This repository contains the code for my project for the course CSE-60625 Machine Learning.
The project explores the relation between text and style of images. In particular, it tries to learn a mapping between sentence embeddings and AdaIN parameters for style transfer.
The code requires the MS-COCO dataset. You can download the dataset here: https://cocodataset.org/#download
The style text-image pair dataset loader requires the val2014 split of the MS-COCO dataset as it utilizes the Senticap dataset.

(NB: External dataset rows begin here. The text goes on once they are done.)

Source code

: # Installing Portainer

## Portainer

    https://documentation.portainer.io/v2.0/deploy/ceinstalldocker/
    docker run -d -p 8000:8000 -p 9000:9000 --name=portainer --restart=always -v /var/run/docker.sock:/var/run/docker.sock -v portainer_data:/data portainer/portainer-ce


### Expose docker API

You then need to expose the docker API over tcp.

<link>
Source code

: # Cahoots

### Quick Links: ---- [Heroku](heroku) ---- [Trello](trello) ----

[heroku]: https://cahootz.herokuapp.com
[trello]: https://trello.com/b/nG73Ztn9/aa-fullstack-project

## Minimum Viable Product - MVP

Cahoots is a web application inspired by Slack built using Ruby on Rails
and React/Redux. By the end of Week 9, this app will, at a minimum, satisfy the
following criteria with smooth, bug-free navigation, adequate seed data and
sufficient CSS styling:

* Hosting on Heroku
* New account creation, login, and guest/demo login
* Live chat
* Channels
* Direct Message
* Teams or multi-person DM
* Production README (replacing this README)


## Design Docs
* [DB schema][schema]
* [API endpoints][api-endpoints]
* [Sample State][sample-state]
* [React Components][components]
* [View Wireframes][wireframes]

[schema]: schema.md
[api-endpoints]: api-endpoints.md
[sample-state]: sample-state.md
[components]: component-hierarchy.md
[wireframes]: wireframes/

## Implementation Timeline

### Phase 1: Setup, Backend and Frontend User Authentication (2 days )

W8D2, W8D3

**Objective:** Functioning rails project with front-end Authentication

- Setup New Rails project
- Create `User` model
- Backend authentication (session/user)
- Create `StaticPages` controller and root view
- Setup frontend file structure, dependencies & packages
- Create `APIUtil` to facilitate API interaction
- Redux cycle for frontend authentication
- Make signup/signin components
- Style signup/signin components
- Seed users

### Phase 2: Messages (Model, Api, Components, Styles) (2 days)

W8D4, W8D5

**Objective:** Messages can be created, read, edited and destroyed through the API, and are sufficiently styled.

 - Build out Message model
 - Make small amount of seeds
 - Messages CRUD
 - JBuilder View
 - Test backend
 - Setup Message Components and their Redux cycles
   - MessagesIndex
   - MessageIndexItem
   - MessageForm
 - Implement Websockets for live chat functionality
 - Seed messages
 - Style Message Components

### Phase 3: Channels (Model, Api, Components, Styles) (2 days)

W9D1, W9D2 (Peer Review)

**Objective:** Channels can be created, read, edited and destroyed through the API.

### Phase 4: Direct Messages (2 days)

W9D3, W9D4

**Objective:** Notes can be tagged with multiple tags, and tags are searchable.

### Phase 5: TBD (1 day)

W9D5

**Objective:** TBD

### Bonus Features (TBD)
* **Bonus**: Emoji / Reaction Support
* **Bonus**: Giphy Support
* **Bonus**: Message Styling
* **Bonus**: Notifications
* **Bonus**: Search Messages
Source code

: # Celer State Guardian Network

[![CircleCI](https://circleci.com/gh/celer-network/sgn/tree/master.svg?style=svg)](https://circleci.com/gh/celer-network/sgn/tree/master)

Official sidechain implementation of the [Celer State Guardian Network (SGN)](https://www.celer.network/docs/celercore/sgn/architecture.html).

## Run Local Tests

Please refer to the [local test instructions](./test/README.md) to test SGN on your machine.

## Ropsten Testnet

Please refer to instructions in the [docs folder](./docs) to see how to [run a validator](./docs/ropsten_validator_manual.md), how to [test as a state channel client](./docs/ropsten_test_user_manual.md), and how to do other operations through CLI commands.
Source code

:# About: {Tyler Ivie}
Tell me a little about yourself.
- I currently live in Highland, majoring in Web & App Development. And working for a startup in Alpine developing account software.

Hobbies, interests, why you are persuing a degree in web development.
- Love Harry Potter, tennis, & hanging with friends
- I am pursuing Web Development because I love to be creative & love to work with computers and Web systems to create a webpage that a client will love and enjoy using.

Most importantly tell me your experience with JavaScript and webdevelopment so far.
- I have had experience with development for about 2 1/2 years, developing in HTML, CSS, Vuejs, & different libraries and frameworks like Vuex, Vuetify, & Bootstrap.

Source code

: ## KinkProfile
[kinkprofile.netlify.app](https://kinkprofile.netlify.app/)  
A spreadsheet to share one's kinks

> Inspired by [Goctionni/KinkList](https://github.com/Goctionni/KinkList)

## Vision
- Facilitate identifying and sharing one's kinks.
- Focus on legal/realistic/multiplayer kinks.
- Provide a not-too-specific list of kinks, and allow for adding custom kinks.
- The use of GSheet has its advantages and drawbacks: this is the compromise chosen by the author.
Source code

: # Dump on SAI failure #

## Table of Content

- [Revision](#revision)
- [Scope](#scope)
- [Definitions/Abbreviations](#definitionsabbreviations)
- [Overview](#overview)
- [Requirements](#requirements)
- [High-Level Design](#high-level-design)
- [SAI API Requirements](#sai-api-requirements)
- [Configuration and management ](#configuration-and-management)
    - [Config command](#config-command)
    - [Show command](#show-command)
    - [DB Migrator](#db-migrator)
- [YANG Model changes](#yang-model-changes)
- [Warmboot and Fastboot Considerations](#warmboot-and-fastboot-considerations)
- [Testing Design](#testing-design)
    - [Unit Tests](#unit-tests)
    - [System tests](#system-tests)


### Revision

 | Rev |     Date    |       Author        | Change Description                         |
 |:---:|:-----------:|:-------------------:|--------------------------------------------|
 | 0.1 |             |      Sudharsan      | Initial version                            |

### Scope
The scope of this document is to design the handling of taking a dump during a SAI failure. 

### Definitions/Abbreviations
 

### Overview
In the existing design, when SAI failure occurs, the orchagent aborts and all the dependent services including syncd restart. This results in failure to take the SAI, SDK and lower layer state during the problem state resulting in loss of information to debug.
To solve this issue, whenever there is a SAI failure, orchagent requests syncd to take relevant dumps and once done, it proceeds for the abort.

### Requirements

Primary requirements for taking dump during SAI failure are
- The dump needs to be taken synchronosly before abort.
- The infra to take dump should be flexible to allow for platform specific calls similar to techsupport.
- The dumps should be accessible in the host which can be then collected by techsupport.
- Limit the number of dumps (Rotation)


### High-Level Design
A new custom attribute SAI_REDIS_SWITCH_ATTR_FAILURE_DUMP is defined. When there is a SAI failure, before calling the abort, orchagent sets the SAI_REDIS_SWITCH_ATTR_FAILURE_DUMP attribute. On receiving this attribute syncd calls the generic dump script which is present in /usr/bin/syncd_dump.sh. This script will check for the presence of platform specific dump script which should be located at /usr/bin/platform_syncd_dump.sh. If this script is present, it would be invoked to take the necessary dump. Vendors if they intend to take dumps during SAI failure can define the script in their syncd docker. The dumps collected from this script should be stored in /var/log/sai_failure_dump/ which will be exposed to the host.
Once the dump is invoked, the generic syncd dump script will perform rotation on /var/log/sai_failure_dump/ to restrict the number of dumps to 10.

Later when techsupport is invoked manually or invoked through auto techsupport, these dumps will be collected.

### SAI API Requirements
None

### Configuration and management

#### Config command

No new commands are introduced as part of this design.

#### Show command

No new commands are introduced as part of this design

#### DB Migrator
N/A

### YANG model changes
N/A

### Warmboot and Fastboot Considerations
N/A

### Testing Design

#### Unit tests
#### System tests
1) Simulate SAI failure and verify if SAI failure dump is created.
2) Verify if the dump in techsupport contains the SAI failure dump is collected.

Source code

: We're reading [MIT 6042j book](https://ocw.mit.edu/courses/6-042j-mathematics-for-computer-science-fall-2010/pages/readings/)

The Senticap dataset present in the 'senticap_dataset.json' file contains sentiment-polarized captions for images in val2014 of the MS-COCO dataset.
To train the generator-based architecture, run:
python train_ps_generator.py --content_dir <content_image_path> --style_dir <style_dir_path>
The <style_dir_path> should be the val2014 split of MS-COCO. The <content_image_path> can actually be any large enough dataset of images, I use the train2014 split of MS-COCO.
The weights of the model can be found here: https://drive.google.com/drive/folders/19_douwjnBN9GvCOPbWDzVYuNjkJ3Q57D?usp=sharing
To stylize an image using text, run:
python stylize_image_with_text.py --content_image <content_image_path> --style_text <style_text> --weight <weight_path>
You can use experiments_generator/iter_87500.pth as the weight, content.png as the content image, and 'The beautiful blue sky soothes me' as the style text to generate the image given in the report.